Reber, Jim, Independent Banker

Insight into the Fed's favorite inflation gauge

Those of us who have a vested interest in the level and direction of Fed Funds know the new Federal Reserve Chairman Ben Bernanke is going to have his every word carefully scrutinized, and his every move closely watched, as we try to get a grasp on the nuances of his administrative style.

Will the chairman be an inflation hawk as some Fed watchers suspect? Will he attempt to perform a very public ballet in balancing the economic expansion versus price stability issue at which his predecessor, Alan Greenspan, proved to be so proficient?

At the very heart of this debate is the measurement of inflation-both historic and anticipated. And, as we shall see, the various measurements of price level changes have been experiencing a departure from their historical patterns. It would therefore be instructive to review the more popular inflation indices, and their current levels, to get a grasp on some of the most important data which the Federal Open Market Committee has at its disposal when making monetary policy decisions.

Traditional Yardstick

If someone asks you, "Where is inflation running?" what would be the most likely basis for your answer?

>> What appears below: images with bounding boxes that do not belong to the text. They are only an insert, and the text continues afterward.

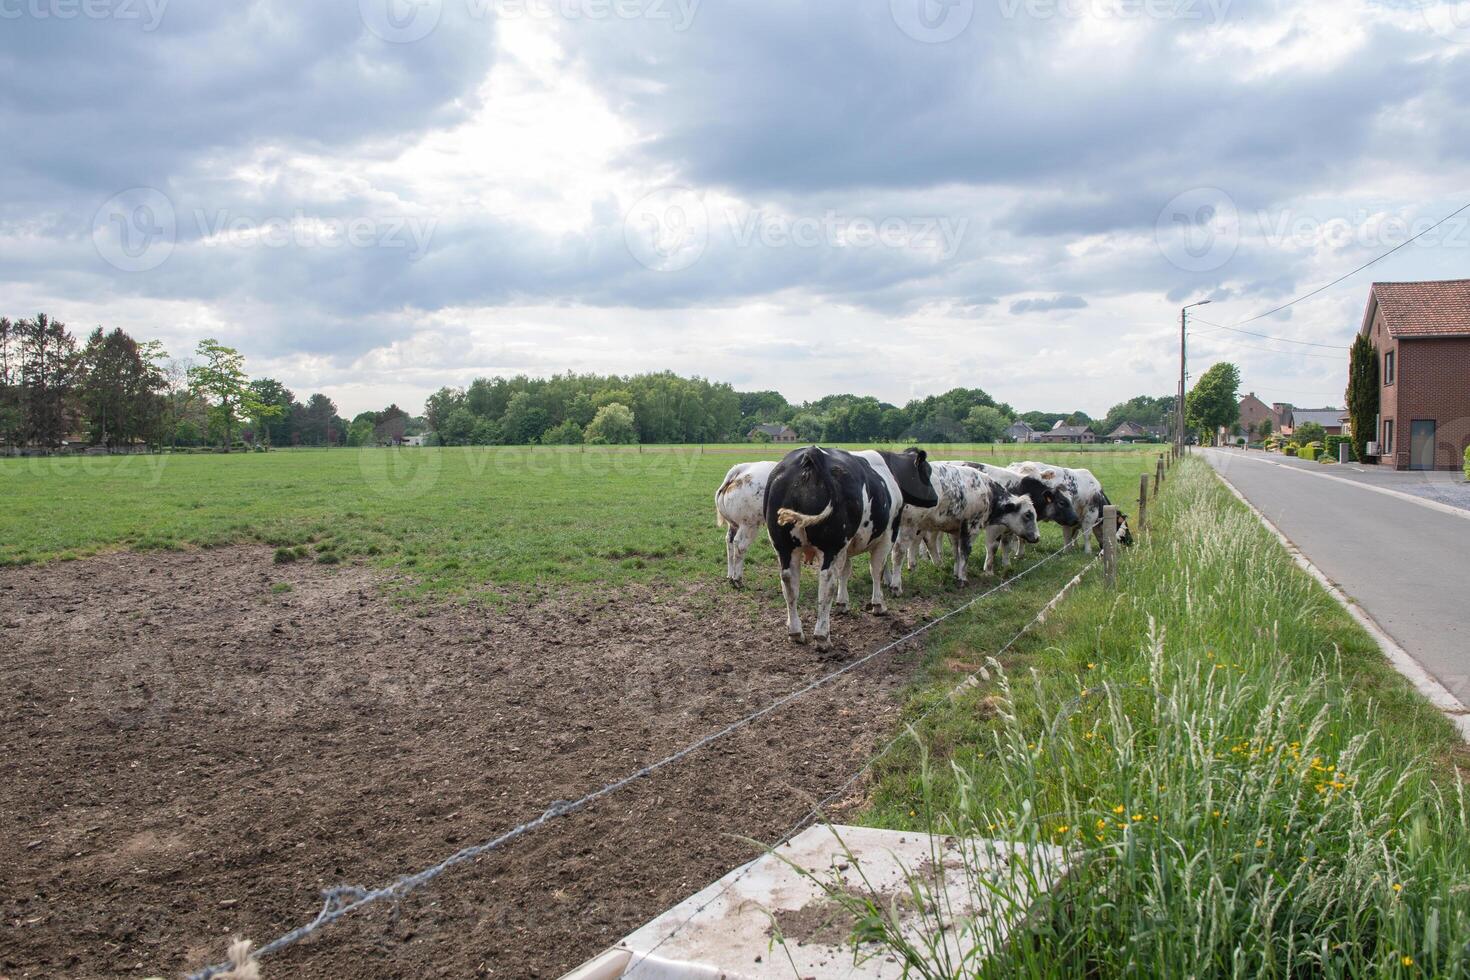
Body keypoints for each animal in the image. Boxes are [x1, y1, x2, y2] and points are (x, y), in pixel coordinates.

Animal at [714, 455, 776, 587]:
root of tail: (740, 470)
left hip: (734, 524)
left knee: (729, 542)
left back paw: (730, 576)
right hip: (749, 524)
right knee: (740, 546)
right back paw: (737, 579)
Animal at [764, 449, 934, 655]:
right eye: (927, 471)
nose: (935, 498)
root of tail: (812, 452)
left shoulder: (847, 546)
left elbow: (845, 571)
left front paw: (843, 603)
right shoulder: (887, 534)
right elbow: (877, 569)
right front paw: (879, 604)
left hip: (785, 548)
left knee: (789, 583)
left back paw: (795, 631)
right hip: (830, 546)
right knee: (827, 584)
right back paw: (822, 636)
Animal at [893, 464, 1046, 587]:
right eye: (1028, 515)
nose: (1037, 537)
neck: (987, 491)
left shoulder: (955, 530)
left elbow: (957, 552)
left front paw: (956, 573)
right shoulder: (971, 526)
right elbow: (966, 551)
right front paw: (963, 578)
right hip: (908, 526)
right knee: (899, 550)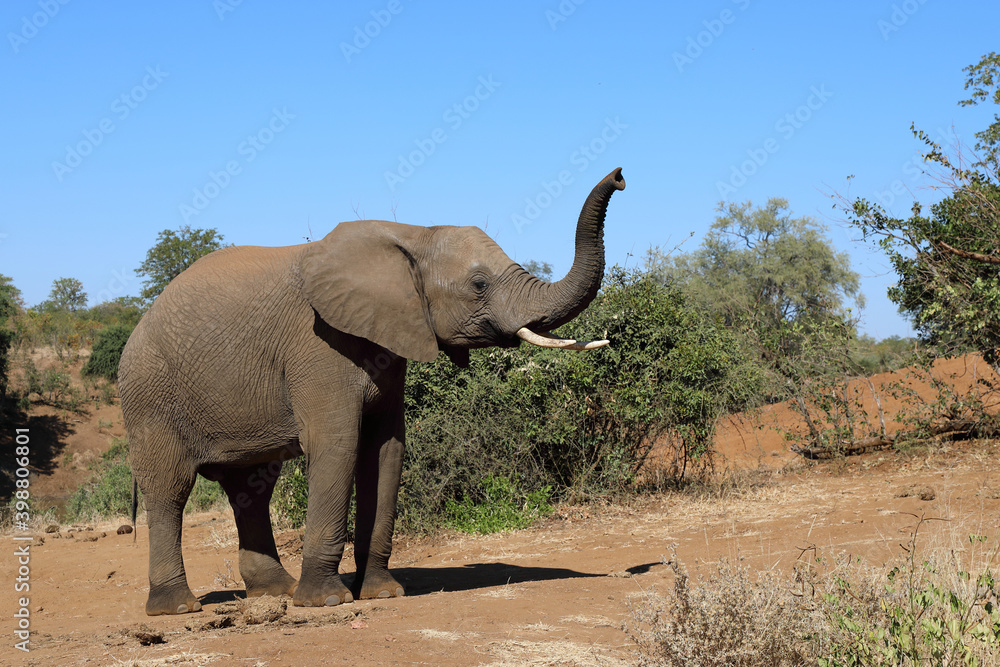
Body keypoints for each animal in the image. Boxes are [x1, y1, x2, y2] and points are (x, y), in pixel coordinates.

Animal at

I would most likely use the Consumer Price Index (CPI) yearover- year change-the "overall" rate-for several reasons.

One, it is a very easy-to-find index; the monthly announcement is usually prominently displayed in any number of market letters, newspapers or business-related Web sites.

Two, CPI takes into account a basket of goods and services which the Bureau of Labor Statistics tells us represents the American consumer's likely buying activities. The index should therefore be fairly true to the change in costs for the goods and services being measured.

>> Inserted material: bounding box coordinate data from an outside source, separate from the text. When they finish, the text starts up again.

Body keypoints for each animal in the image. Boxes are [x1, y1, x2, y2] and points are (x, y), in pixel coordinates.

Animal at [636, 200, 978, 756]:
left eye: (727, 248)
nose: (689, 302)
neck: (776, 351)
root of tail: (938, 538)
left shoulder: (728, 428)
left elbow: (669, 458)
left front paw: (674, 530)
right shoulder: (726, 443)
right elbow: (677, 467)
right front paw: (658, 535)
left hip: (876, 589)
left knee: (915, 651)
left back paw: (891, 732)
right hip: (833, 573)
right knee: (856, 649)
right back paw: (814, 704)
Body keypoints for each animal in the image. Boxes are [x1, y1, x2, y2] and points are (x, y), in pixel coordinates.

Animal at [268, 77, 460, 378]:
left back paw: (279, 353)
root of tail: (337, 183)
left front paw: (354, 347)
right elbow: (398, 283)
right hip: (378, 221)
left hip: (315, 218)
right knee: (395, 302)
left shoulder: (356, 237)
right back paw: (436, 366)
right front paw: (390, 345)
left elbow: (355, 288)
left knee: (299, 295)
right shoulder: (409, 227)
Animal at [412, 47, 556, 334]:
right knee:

Three, year-over-year annualizing takes out monthly aberrations. And four, it is a very popular measurement for cost-of-living adjustments for numerous privatesector employers, and is the designated index the Social Security Administration uses for changes in its monthly payments to retirees.

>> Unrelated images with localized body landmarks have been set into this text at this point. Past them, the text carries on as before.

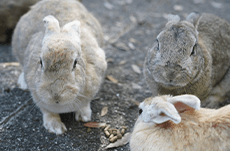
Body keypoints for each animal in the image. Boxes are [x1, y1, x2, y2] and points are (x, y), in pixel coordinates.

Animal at [11, 0, 107, 134]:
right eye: (40, 62)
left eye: (75, 63)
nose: (56, 96)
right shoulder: (38, 97)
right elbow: (48, 112)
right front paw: (56, 128)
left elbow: (85, 103)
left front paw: (84, 116)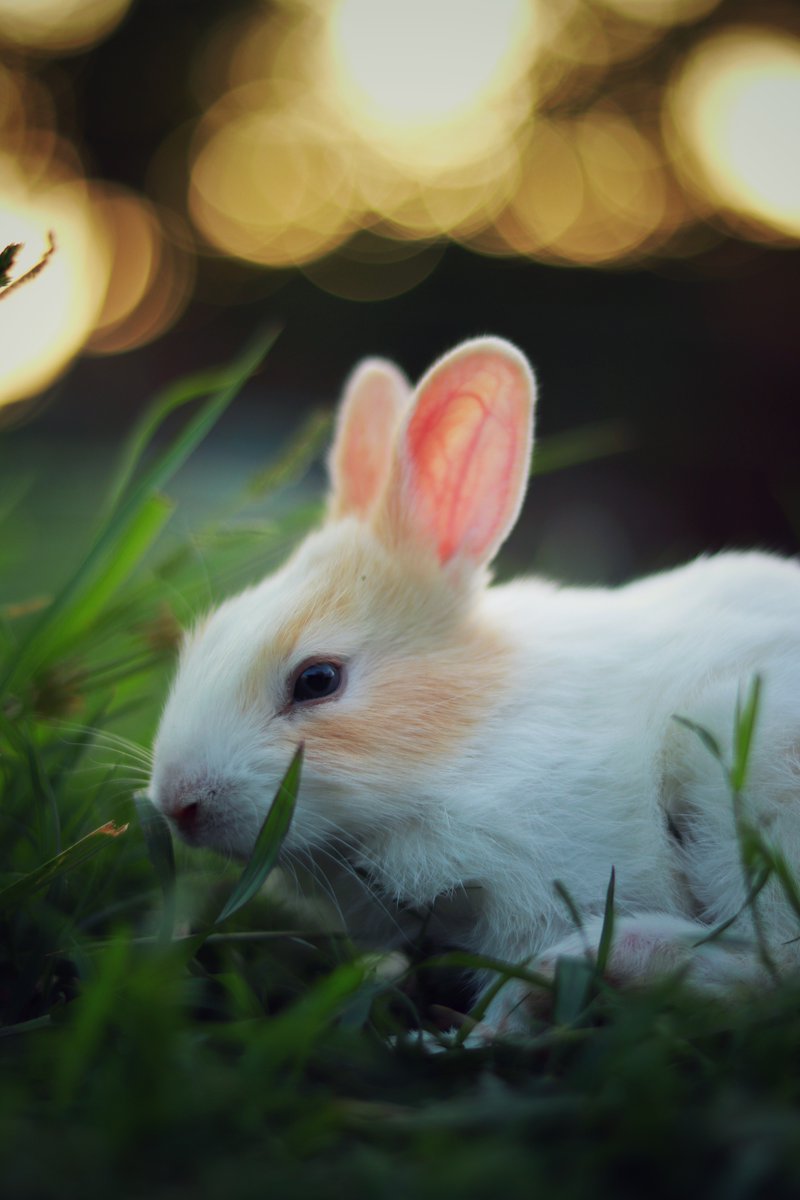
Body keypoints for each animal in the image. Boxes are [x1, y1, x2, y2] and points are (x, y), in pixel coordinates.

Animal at [149, 336, 800, 1032]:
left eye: (317, 680)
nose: (179, 804)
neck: (466, 744)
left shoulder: (543, 883)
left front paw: (485, 1028)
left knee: (771, 967)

Normally, the overall rate and the "core" rate (which excludes the volatile food and energy components) run very closely to one another. The bond market pays close attention to the core rate. Over the last 20 years, the overall and core CPI have averaged an annual increase of 3.1 percent and 3.0 percent, respectively. One could reasonably argue that ignoring food and energy was appropriate from a long-term perspective.

More recently, however, there has been a disconnect in the relationship between the two. For example, in 2005 the overall and core rates rose 3.4 percent and 2.2 percent, respectively (see Table 1). Ignoring the more volatile sectors has become very difficult as we've noticed that it takes a fifty to fill up the family Hummer.

Wholesale Measures

Another commonly referred-to inflation gauge is the Producer Price Index (PPI). Like its cousin CPI, PPI is released monthly by the BLS in both an overall and core form. It does have some differences (e.g., it measures only input prices of goods), which could cause it to not track consumer prices very well.

Globalization, excess capacity and improved productivity all conspired to push the PPI into negative territory on a year-overyear basis between October 2001 and October 2002.